The Texas oil industry’s attempt to do more with less may have left the state’s oil and gas workforce permanently smaller.
Since crude prices collapsed more than three years ago, U.S. shale drillers have cut costs, gotten discounts on oil field services and drilled in more prolific sweet spots in an effort to pump more crude at lower costs.
Drillers in Texas are on the cusp of beating the state’s 45-year-old oil-production record, even though the workforce supporting the oil industry in Texas is about the size it was in 2011.
In fact, several measures of economic activity in the Texas oil industry – the number of working rigs, drilling permits, bringing wells into production – have come in pretty low recently, Amarillo economist Karr Ingham said.
Seven years ago, as the U.S. economy recovered from a downturn, oil companies had just managed to transfer the technology and techniques that opened up once-inaccessible U.S. shale gas reserves into the nation’s oil patches. The workforce was around the same size it is today.
By December 2014, the Texas oil and gas workforce grew to its largest size in decades, at about 300,000 employees. But after the oil-market crash, that workforce shrank by more than a third, to 192,000 workers by September 2016. Since then, with higher oil prices supporting Texas drilling activity, the state’s oil and gas headcount has grown to only 223,000.

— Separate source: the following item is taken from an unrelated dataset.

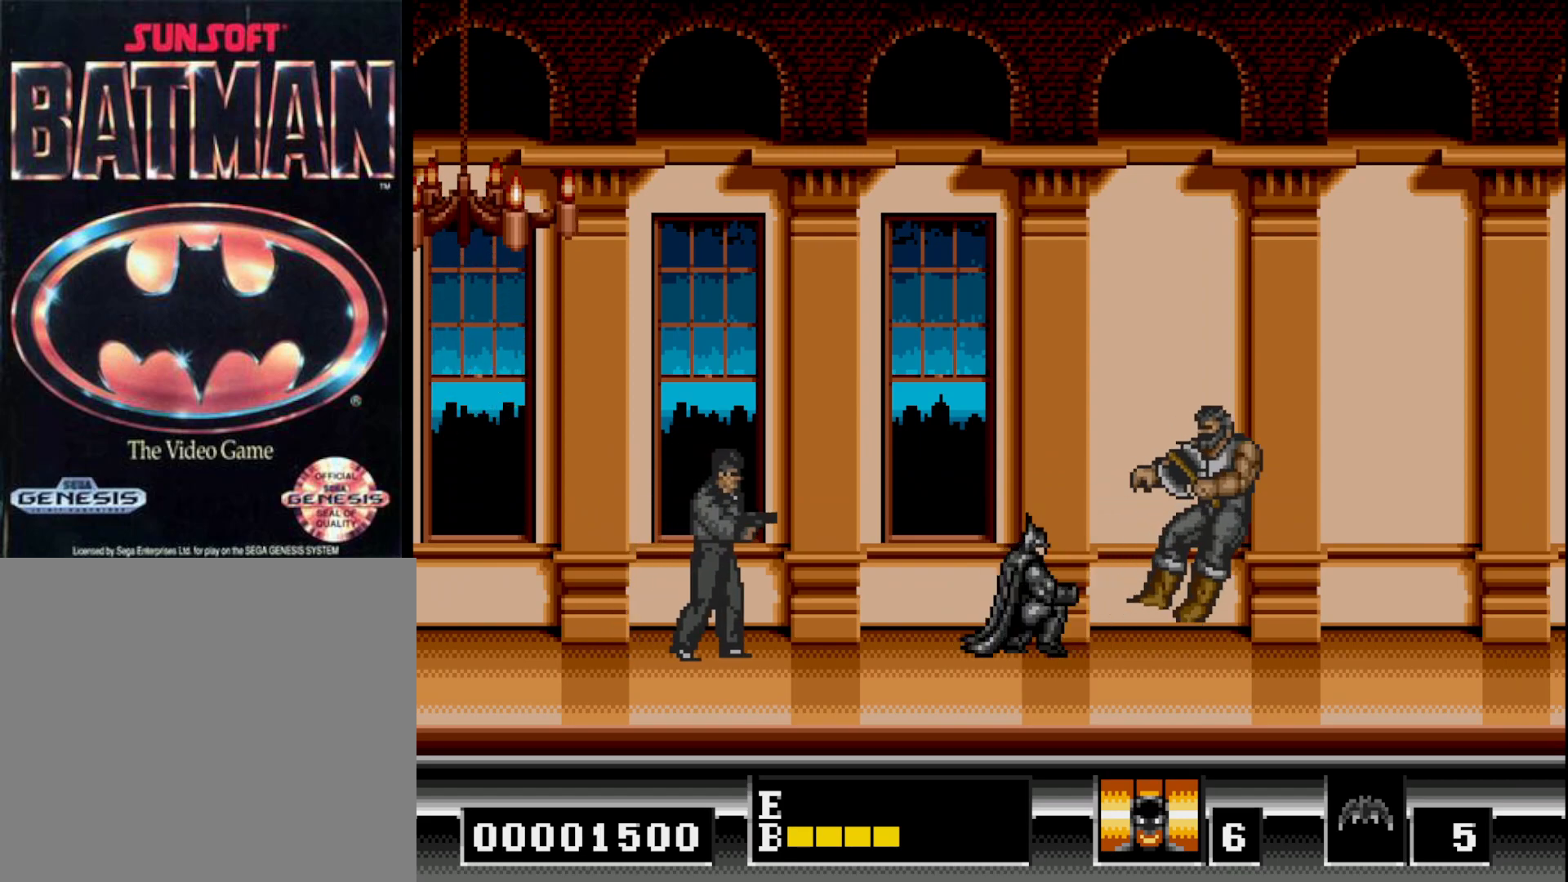
{"buttons": ["DPAD_RIGHT"], "right_stick": "center", "events": [[67, "A", "up"], [117, "A", "down"], [167, "A", "up"], [417, "DPAD_DOWN", "up"], [450, "DPAD_RIGHT", "down"]]}
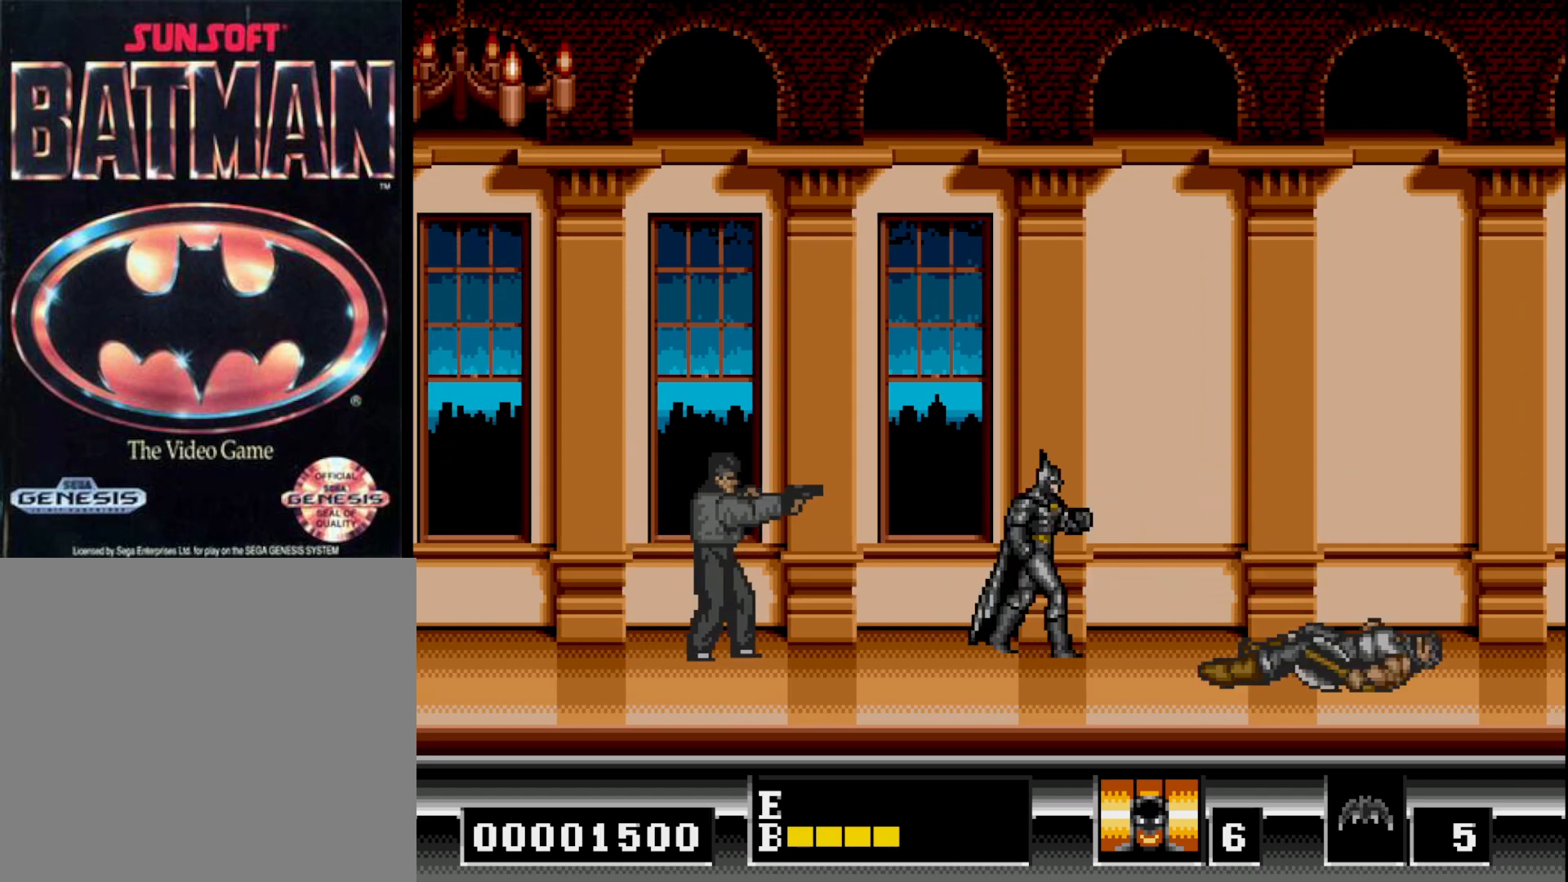
{"buttons": ["B", "DPAD_RIGHT"], "right_stick": "center", "events": [[217, "B", "down"]]}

But the Texas Petro Index, which tracks the various leading indicators of oil activity, is still well below its peak in 2014, thanks to more efficient oil and gas output. But Texas oil producers are expected to harvest 1.42 billion barrels in 2018, beating the 1972 record of 1.26 barrels.
The index “is nowhere close to where it was in late 2014,” Ingham said. “What are the chances it’s going to get back to that level anytime soon? Pretty slim, frankly.”